Notizie Valute e materie prime Goldman Sachs: materie prime in calo a doppia cifra nel 2014, peserà abbondanza dell’offerta e tapering

Goldman Sachs: materie prime in calo a doppia cifra nel 2014, peserà abbondanza dell’offerta e tapering

21 Novembre 2013 19:20

In arrivo nuovi cali per il comparto delle commodity. A dirlo è nientepopodimeno che Goldman Sachs, da sempre considerata la banca d’affari più rialzista sul settore delle materie prime (non a caso gli analisti di Goldman sono stati definiti i “perma-bulls”, i tori permanenti). Le cose cambiano e in un report dedicato ai dieci investimenti da effettuare l’anno prossimo, il colosso newyorkese assegna alle materie prime la nona posizione a causa di “ribassi significativi” attesi da qui a fine 2014.

Il capo economista Dominic Wilson e il suo team hanno ribadito che il trend principale per il comparto, che da inizio anno ha visto le quotazioni misurate dall’indice S&P GSCI scendere di quattro punti percentuali, sarà ribassista, visto che l’offerta di materie prime “continuerà a essere influenzata dai forti rialzi registrati dai prezzi negli ultimi anni.”

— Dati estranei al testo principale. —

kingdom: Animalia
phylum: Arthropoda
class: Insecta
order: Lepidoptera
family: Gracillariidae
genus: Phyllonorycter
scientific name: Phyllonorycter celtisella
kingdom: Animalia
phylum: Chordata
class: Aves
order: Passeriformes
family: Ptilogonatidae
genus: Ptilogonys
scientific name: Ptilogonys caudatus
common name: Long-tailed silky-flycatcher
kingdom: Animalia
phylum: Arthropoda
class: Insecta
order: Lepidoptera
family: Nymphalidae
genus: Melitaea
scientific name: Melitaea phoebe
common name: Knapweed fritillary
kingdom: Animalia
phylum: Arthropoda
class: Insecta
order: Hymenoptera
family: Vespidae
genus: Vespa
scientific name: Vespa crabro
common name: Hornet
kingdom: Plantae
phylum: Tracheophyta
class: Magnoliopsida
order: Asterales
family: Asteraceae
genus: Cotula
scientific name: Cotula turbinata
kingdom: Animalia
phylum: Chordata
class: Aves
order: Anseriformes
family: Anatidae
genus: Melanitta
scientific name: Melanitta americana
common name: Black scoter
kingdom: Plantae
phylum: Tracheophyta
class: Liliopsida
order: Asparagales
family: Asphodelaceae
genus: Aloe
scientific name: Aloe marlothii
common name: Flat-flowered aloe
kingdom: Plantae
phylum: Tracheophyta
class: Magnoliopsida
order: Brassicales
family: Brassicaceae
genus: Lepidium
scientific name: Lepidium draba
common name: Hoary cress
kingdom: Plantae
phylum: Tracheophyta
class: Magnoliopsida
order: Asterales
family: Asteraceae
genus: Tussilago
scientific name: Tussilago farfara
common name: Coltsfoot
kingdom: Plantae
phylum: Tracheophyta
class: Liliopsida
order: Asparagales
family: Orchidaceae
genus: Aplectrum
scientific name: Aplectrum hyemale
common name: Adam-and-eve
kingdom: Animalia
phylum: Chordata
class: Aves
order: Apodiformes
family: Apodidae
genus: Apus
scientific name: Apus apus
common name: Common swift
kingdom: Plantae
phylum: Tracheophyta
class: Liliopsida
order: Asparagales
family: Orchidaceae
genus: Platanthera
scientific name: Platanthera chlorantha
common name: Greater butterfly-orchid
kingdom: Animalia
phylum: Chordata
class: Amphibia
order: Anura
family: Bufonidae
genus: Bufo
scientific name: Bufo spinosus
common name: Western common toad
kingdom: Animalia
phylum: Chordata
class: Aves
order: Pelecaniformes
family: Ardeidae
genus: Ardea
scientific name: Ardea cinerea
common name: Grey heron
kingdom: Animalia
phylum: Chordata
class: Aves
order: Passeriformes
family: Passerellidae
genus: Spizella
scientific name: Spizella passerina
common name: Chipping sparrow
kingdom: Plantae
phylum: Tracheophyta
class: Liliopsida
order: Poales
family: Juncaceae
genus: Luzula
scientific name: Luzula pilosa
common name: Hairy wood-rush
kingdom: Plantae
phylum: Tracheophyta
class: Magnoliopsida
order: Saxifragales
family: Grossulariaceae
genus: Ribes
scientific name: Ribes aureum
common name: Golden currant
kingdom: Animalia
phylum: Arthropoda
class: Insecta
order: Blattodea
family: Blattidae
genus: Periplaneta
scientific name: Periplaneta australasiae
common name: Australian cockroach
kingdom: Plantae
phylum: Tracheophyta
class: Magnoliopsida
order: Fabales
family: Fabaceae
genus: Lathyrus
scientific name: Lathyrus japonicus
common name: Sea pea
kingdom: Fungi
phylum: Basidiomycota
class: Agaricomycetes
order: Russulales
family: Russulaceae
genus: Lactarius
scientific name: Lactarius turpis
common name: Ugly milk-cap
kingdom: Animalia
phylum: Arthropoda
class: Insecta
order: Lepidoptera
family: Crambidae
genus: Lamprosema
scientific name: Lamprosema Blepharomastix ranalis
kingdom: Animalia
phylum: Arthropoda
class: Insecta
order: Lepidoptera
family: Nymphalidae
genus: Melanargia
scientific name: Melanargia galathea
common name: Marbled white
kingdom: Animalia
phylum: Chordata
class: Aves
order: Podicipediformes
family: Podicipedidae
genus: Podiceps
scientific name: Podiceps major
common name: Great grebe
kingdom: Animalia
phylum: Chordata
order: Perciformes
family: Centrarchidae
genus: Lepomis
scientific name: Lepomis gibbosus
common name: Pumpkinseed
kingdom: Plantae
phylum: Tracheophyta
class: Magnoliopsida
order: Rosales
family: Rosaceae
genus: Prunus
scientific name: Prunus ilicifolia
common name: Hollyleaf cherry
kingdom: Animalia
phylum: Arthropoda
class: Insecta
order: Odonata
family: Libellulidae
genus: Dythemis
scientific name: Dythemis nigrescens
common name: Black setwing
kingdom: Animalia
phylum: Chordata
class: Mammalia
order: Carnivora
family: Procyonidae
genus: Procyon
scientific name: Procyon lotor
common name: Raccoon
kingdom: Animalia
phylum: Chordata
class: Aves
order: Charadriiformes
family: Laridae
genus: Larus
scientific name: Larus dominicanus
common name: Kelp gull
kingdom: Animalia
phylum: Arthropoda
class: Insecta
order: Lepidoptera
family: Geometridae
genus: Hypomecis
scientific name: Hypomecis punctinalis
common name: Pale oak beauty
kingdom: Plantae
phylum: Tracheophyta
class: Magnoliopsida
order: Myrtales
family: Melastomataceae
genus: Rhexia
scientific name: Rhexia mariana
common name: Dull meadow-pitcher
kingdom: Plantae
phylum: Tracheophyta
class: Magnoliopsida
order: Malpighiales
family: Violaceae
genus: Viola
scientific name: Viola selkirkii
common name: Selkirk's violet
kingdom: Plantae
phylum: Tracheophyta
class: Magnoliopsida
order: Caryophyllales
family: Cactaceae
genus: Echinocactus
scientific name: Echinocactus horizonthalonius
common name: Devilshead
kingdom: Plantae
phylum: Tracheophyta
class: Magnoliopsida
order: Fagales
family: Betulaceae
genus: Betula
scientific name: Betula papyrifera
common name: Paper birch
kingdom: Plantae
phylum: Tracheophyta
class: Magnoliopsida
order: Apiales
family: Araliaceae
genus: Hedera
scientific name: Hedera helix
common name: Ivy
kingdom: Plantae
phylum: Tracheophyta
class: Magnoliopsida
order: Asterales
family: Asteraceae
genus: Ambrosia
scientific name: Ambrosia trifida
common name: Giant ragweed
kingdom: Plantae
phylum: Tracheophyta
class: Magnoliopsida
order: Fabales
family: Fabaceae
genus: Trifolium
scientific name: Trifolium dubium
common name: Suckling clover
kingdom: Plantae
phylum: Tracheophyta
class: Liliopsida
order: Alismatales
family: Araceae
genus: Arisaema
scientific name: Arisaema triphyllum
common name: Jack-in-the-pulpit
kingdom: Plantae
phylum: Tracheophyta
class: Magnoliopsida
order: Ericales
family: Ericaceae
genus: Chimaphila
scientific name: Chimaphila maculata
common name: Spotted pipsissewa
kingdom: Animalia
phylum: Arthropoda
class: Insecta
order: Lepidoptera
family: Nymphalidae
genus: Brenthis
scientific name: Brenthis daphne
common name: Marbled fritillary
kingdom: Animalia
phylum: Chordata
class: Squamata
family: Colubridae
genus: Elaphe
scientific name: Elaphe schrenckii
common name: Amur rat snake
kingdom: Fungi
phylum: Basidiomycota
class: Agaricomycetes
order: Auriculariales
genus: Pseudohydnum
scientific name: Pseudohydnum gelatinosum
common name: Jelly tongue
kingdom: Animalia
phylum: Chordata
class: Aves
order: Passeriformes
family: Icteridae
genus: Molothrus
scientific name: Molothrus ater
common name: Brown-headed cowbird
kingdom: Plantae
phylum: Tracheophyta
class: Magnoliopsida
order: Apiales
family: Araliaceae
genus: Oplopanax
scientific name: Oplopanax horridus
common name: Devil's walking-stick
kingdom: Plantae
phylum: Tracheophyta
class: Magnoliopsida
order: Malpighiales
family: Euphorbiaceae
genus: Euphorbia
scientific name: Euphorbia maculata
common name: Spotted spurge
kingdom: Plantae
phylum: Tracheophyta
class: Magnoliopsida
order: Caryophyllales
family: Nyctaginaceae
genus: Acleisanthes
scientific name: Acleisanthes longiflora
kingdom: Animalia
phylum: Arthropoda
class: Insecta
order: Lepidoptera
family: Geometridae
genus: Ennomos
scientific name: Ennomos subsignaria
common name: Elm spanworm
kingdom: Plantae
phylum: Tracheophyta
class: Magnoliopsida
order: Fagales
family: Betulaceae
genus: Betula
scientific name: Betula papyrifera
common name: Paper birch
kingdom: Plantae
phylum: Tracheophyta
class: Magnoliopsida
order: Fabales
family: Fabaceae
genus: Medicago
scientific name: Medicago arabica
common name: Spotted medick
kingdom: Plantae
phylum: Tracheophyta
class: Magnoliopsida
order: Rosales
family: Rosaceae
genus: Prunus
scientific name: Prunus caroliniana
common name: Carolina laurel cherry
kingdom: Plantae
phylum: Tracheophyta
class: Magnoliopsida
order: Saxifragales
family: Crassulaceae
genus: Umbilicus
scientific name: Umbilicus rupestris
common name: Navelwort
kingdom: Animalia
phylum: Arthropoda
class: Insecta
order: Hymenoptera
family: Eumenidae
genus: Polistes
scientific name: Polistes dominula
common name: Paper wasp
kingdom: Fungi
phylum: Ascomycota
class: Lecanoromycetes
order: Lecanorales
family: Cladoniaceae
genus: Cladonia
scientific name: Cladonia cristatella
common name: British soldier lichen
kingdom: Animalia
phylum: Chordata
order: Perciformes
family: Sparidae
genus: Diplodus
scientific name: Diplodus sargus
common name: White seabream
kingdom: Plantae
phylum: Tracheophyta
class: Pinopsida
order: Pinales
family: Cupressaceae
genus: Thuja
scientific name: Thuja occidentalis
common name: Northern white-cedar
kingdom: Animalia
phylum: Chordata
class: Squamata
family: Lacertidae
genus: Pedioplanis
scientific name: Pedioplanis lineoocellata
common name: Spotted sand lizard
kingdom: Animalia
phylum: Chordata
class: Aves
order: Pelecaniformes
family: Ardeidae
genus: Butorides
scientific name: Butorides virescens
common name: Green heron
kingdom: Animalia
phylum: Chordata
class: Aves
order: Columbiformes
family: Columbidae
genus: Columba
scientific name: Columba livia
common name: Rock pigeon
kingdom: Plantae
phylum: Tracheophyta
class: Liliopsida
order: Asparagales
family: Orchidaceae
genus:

I nuovi massimi storici registrati da diverse materie prime negli ultimi anni hanno favorito gli investimenti che incrementando l’offerta penalizzeranno i prezzi. La situazione è tanto più evidente nel comparto agricolo dove è particolarmente facile per i coltivatori spostarsi da un anno all’altro sulle colture più redditizie facendone salire l’output.

Oltre che dall’aumento dell’offerta i prezzi saranno penalizzati dal miglioramento della congiuntura statunitense che, grazie “alla crescita di consumi privati e investimenti delle imprese”, permetterà alla banca centrale di ridurre gli acquisti di titoli (il c.d. tapering).

Nel dettaglio, da qui a fine 2014 Goldman stima un calo a doppia cifra per l’oro, -15% a 1.050 dollari l’oncia, per i semi di soia, -25% a 9,5 dollari/bushel, per il granoturco, -12% a 3,75 dollari, per il rame, -11% a 6.200 dollari la tonnellata, e per il minerale di ferro, -20% a 108 dollari/tonnellata. Più contenuta la contrazione del Brent, che dai 109 dollari attuali è visto a 105 dollari (-3,6%).

Oltre ai vantaggi per i consumatori, la banca statunitense si attende anche altri effetti positivi: la discesa dei prezzi del minerale di ferro favorirà l’indebolimento delle valute dei paesi produttori, come l’Australia e il Sud Africa, mentre la diminuzione delle quotazioni del metallo giallo ridurrà le pressioni inflazionistiche e migliorerà il saldo della bilancia delle partite correnti in mercati emergenti come Turchia e India.